成分表示を自分たちでチェックし、現場の状況に合わせて換気を強めたり、適切な手袋を選んだりと、実態に即した安全策を講じていく形になります。
ストレスチェック制度の義務拡大
働く人のメンタルヘルス不調を未然に防ぎ、早期発見することを目的とした「ストレスチェック」の実施が、2026年4月から、従業員数に関わらず、すべての事業場で義務化されます。
これまでは50人以上の職場のみが対象でしたが、法改正により小規模な店舗やオフィスも対象となります。
具体的には、年1回の検査を行い、高ストレスと判定された従業員のうち希望者には医師による面接指導を会社が手配する体制を整えなければなりません。

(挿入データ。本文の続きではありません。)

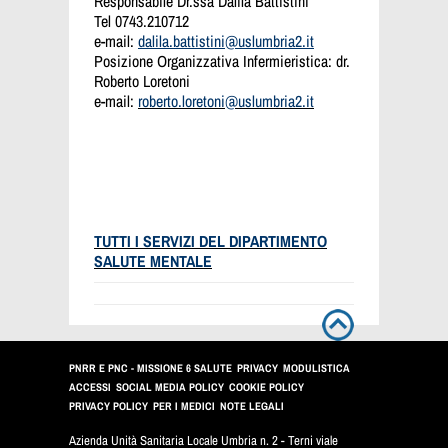
Responsabile Dr.ssa Dalila Battistini
Tel 0743.210712
e-mail:
dalila.battistini
@uslumbria2.it
Posizione Organizzativa Infermieristica: dr.
Roberto Loretoni
e-mail:
roberto.loretoni@uslumbria2.it
TUTTI I SERVIZI DEL DIPARTIMENTO
SALUTE MENTALE
PNRR E PNC - MISSIONE 6 SALUTE
PRIVACY
MODULISTICA
ACCESSI
SOCIAL MEDIA POLICY
COOKIE POLICY
PRIVACY POLICY
PER I MEDICI
NOTE LEGALI
Azienda Unità Sanitaria Locale Umbria n. 2 - Terni viale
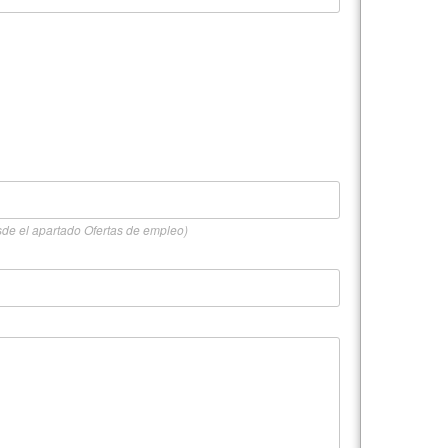
sde el apartado Ofertas de empleo)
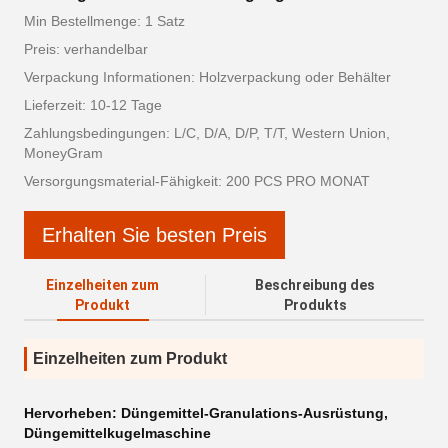
Min Bestellmenge: 1 Satz
Preis: verhandelbar
Verpackung Informationen: Holzverpackung oder Behälter
Lieferzeit: 10-12 Tage
Zahlungsbedingungen: L/C, D/A, D/P, T/T, Western Union,
MoneyGram
Versorgungsmaterial-Fähigkeit: 200 PCS PRO MONAT
Erhalten Sie besten Preis
Einzelheiten zum
Beschreibung des
Produkt
Produkts
Einzelheiten zum Produkt
Hervorheben:
Düngemittel-Granulations-Ausrüstung
,
Düngemittelkugelmaschine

心の健康を個人任せではなく組織全体で守る仕組みへと変わるため、小規模事業所も早めの準備が求められています。
労働安全衛生法の改正、負の側面は?
改正によって、個人事業者も安全衛生の義務主体として位置付けられ、安全教育の受講や機械点検などを自ら行う必要が出てきます。
また、ストレスチェックが小規模事業所まで広がることで、個人情報の取り扱いに不安を感じる人や、受検自体を負担に感じる人も出る可能性があります。さらに、安全対策の強化により作業手順が増え、結果として働く時間や業務量が制約され、業務効率が落ちたと感じるケースも考えられます。制度の目的は健康の確保ですが、短期的には自由に働きづらくなったと感じる人が出る可能性がある点は課題と言えます。